確かにその選択肢もありました。ただ、独学で合格したので、知識のひずみというか、ゆがみがあるのではと懸念し、学び直しが必要だと考えました。もっと教養も身につけたかったので、東大の法学部に推薦入学しました。一般入試と違い、推薦なので、一般的には専攻を決めてから受ける法学部の講義に参加しながら、教養学部の理系などの学問も学べますし、有意義な時間を過ごせました。
仲西さんは今、東大で国内外の法律の歴史を学んでいる。
オックスフォードに短期留学 法律の歴史を研究中
――現在は東大の3年生ですが、どんな法律の勉強をしていますか。
今は「信託法」にはまっています。1年の夏に英国のオックスフォード大学に1カ月間の短期留学をしました。信託制度はもともと中世の英国で生まれたそうです。当時の英国では会社の売買は禁止でしたが、信託制度を駆使して会社の売買をやるようになり、市場独占が巻き起こり、それが反トラスト法の成立につながったとか、そんな法律の成り立ち、歴史の流れを学んでいます。日本の法律はやはりドイツやフランスの影響を受けていますが、どのように法律がつくられるのか、強い関心があります。

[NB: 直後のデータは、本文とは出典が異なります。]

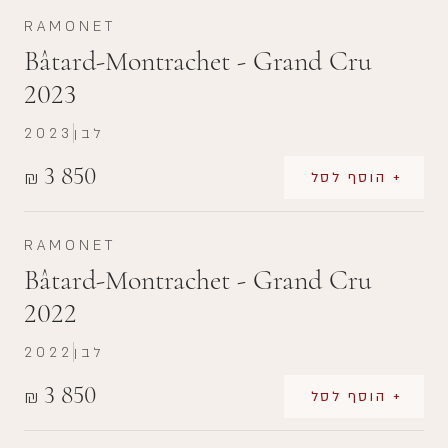
RAMONET
Bâtard-Montrachet - Grand Cru
2023
לבן
2023
3 850
₪
+ הוסף לסל
RAMONET
Bâtard-Montrachet - Grand Cru
2022
לבן
2022
3 850
₪
+ הוסף לסל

――確かに将来、「宇宙法」制定に携わるのなら、グローバルな視点に立って法律の歴史を学ぶのは有効でしょうね。ロースクールなどへの海外留学も考えていますか。
もちろん欧米のロースクールなどへの留学は検討していますが、現時点では具体的な計画はありません。

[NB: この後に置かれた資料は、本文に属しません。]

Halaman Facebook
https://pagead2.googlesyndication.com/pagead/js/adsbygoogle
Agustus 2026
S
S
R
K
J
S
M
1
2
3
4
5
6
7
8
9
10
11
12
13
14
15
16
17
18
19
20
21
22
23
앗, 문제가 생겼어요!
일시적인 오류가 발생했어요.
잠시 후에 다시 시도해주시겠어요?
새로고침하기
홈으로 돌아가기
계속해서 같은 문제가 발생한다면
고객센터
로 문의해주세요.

――宇宙事業に関わる上で、卒業後はどんなキャリア形成を考えていますか。
主には2つの選択肢があると思っています。1つは国際法、宇宙法に関わる学者の道です。もう1つは大手の法律事務所に入って、宇宙関連の企業の法的な支援業務を行うことです。ただ、ファーストキャリアをどうするかはまだ決めていません。
――医師ではなく、法律家の道を選んで良かったですか。
実は自分は手先が器用ではありませんし、あまり医者向きではなかったと思います。一方で法律も奥が深くて面白い。今は自分が法律に向いているという確信がありますね。中高時代に周りが理系の人間ばかりだったからこそ、逆に文系の需要にも気づけたと思います。大学に進学して法律の様々な分野の興味がわいてきたので、今後もどんどん学んでいこうと考えています。